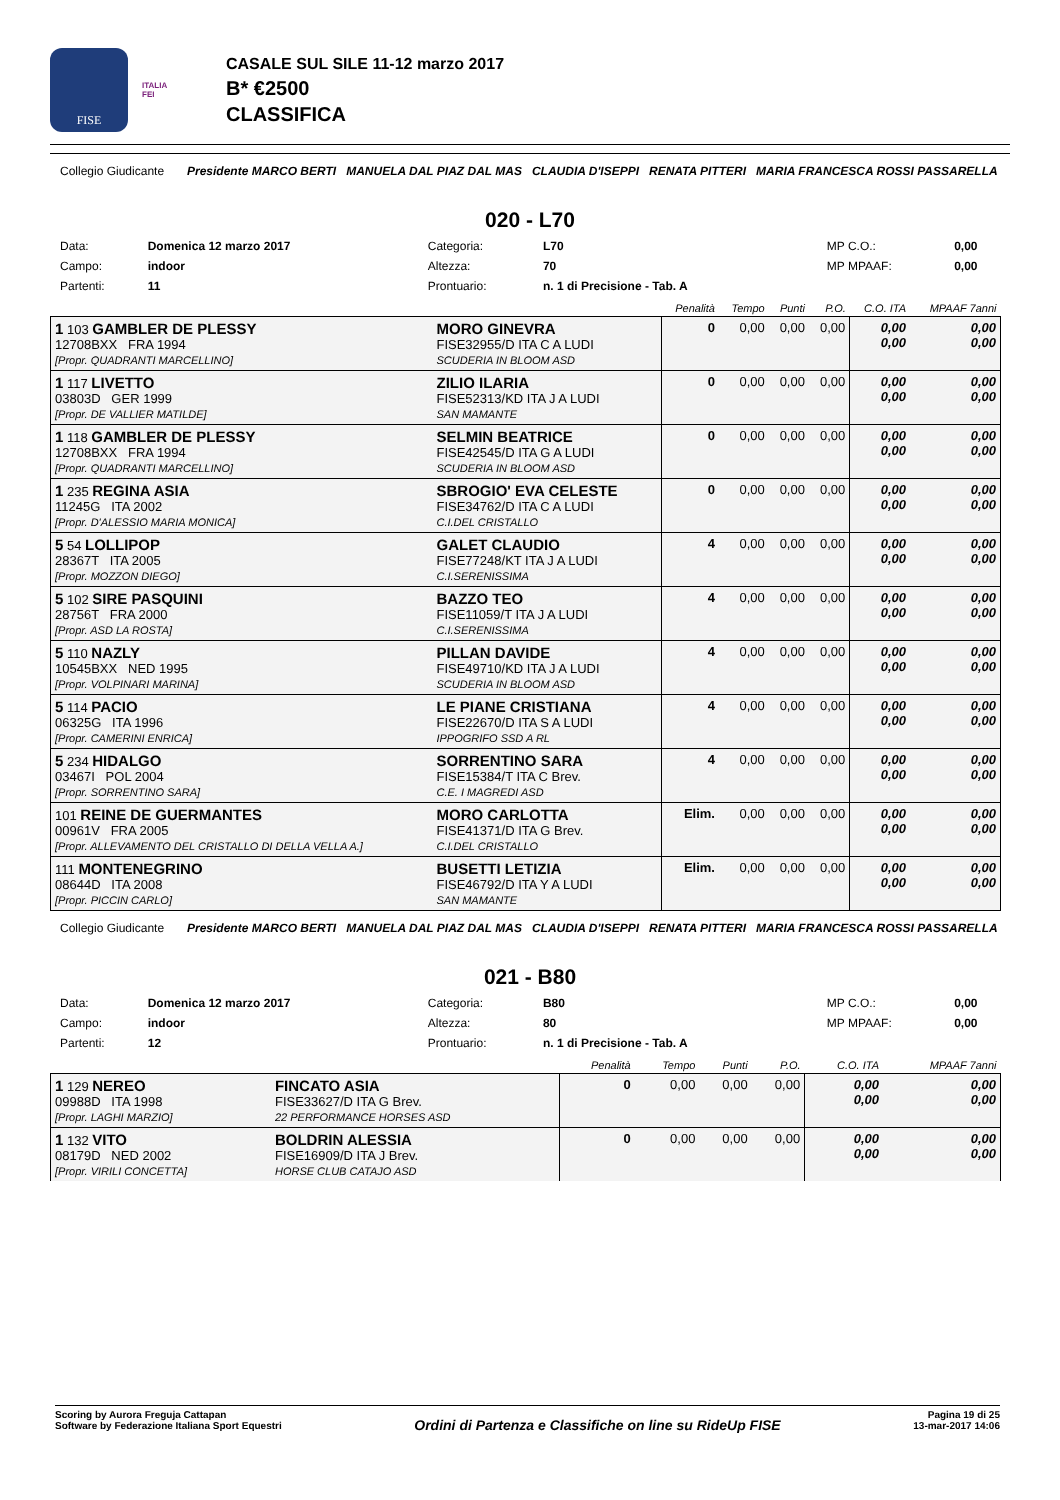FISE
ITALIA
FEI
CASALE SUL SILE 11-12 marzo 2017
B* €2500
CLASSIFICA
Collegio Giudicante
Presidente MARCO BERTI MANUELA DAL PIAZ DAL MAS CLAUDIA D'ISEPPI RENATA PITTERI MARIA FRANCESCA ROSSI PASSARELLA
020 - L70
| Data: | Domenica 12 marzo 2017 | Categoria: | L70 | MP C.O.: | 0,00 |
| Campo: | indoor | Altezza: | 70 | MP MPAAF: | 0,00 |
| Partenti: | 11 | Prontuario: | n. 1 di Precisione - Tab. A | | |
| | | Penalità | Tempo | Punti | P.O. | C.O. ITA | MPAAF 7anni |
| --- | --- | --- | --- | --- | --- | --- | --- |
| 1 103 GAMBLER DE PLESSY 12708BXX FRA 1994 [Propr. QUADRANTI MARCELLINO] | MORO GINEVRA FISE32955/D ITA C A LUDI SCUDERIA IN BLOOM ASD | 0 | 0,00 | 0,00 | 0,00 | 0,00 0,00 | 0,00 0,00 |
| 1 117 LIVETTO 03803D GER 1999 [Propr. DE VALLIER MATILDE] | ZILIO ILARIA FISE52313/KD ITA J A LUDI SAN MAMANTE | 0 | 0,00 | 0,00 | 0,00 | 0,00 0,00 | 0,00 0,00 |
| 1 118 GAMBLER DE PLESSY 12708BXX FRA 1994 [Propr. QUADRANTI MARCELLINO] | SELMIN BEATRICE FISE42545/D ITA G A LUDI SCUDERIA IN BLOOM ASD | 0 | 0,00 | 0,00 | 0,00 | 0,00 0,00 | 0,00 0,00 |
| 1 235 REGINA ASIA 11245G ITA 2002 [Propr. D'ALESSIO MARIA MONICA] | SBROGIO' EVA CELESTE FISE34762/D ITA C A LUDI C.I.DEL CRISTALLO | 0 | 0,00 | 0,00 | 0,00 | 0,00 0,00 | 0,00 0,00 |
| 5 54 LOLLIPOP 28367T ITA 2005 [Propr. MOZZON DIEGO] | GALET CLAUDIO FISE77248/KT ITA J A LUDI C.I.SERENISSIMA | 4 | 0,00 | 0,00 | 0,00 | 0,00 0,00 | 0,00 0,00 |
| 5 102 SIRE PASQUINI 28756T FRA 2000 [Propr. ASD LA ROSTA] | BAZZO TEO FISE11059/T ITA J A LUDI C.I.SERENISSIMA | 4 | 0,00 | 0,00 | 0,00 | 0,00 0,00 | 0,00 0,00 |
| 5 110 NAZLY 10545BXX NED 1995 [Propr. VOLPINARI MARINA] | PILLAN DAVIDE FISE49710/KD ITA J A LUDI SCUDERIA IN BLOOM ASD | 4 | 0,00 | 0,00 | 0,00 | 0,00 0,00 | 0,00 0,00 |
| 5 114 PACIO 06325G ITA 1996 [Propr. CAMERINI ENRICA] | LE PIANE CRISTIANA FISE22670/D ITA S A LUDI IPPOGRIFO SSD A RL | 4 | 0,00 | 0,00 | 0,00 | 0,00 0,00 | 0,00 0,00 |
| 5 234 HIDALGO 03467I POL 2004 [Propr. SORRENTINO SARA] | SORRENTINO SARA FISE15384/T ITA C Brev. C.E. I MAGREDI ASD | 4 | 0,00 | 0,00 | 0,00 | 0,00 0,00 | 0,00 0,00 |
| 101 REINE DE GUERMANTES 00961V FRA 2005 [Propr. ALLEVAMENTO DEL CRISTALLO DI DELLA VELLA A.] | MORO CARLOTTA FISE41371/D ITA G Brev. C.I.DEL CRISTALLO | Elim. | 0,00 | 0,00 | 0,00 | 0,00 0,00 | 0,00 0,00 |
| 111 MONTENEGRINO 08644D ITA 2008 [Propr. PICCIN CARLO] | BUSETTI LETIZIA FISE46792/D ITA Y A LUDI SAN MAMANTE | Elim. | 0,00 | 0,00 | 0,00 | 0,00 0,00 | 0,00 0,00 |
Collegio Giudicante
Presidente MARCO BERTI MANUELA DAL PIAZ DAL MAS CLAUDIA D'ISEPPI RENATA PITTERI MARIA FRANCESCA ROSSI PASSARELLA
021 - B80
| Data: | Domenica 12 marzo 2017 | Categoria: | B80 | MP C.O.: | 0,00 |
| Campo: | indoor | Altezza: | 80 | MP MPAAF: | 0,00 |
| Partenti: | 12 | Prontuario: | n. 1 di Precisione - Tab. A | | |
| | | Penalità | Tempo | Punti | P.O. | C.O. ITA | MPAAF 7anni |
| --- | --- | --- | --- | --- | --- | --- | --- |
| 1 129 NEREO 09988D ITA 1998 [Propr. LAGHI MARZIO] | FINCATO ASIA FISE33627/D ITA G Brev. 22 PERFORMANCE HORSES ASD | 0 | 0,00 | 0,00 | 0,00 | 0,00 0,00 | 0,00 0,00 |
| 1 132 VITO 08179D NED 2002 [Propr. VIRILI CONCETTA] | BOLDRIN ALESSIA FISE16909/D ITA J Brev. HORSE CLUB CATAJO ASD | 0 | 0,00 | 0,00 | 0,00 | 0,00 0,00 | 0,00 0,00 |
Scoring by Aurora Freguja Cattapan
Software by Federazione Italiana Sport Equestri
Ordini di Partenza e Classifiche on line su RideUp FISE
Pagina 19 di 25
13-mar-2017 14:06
*****
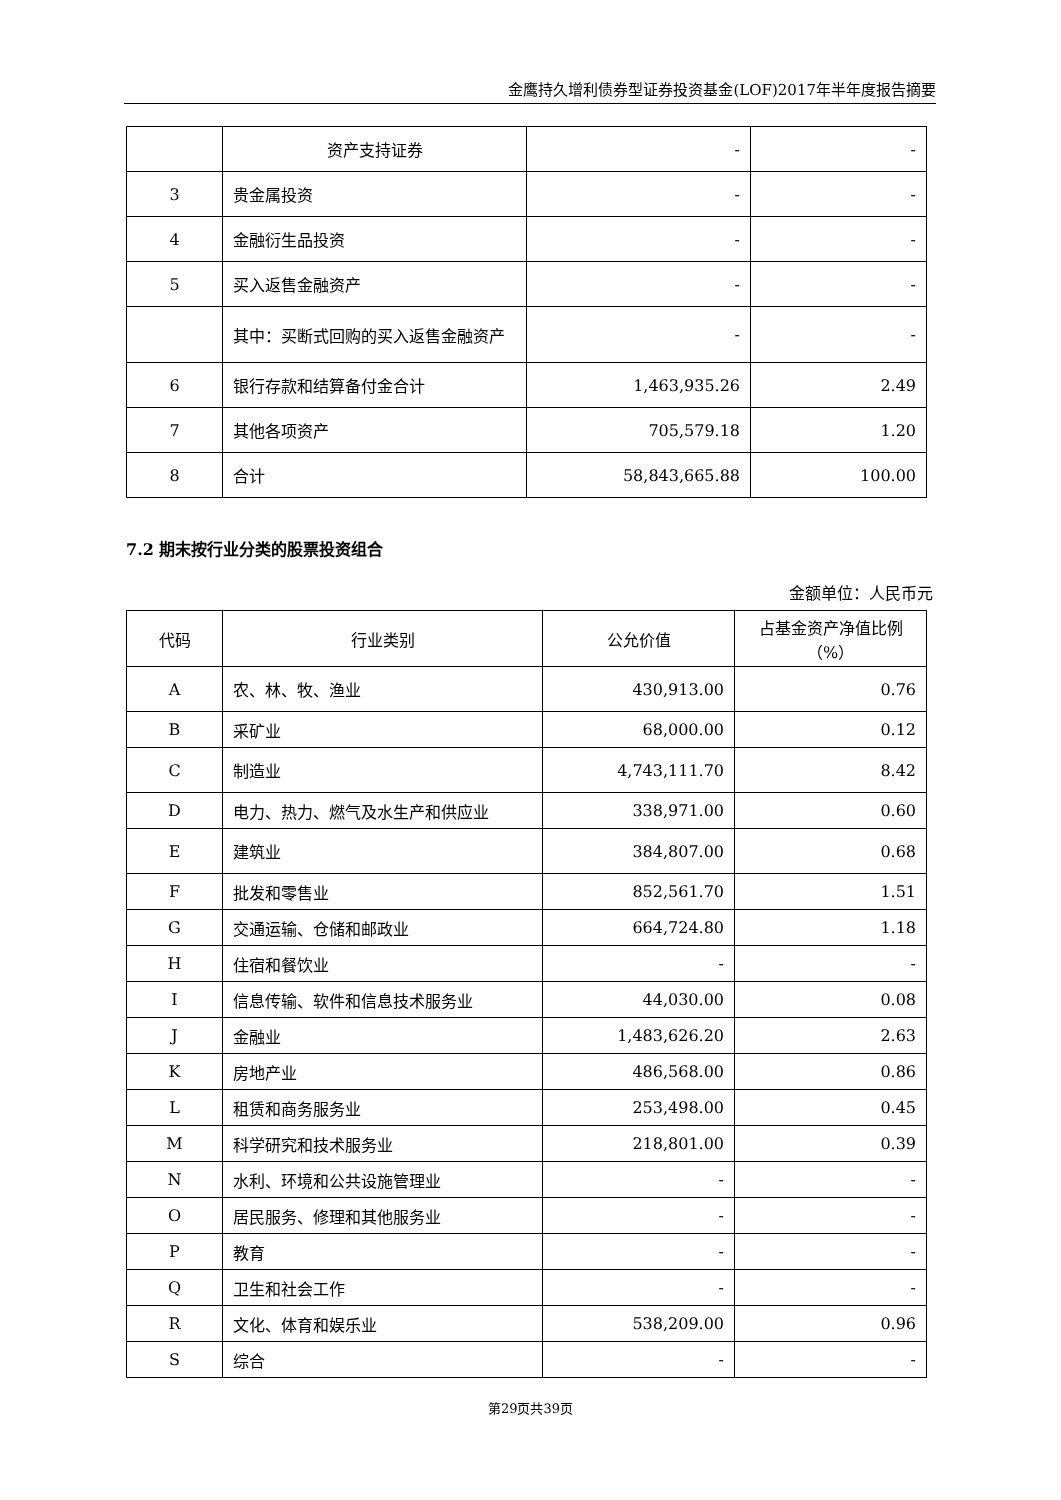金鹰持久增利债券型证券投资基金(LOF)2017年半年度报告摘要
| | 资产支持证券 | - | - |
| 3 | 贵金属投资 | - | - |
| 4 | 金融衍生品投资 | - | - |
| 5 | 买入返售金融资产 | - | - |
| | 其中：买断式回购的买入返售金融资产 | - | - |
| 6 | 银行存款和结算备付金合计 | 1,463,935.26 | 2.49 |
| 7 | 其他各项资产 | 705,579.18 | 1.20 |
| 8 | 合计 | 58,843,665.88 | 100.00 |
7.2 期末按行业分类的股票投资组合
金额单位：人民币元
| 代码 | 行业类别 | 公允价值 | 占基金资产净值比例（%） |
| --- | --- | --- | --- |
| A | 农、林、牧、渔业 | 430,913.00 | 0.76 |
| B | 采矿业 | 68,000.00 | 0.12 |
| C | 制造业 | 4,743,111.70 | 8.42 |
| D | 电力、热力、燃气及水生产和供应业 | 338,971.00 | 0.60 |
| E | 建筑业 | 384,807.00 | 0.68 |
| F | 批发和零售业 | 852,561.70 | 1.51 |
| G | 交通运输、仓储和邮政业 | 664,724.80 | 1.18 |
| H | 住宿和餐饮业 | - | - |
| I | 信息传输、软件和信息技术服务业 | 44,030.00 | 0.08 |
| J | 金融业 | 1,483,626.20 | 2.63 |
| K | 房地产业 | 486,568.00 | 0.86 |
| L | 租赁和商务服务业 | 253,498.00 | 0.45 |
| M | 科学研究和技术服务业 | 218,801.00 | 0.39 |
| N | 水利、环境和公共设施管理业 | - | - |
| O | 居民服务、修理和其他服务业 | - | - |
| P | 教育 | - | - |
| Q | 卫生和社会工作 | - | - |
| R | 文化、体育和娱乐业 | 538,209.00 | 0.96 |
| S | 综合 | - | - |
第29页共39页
*****
WORK TO COMPLETE
Your answer must be every line from the listing above that holds the string "Categoria".

ANSWER BOX
| Data: | Domenica 12 marzo 2017 | Categoria: | L70 | MP C.O.: | 0,00 |
| Data: | Domenica 12 marzo 2017 | Categoria: | B80 | MP C.O.: | 0,00 |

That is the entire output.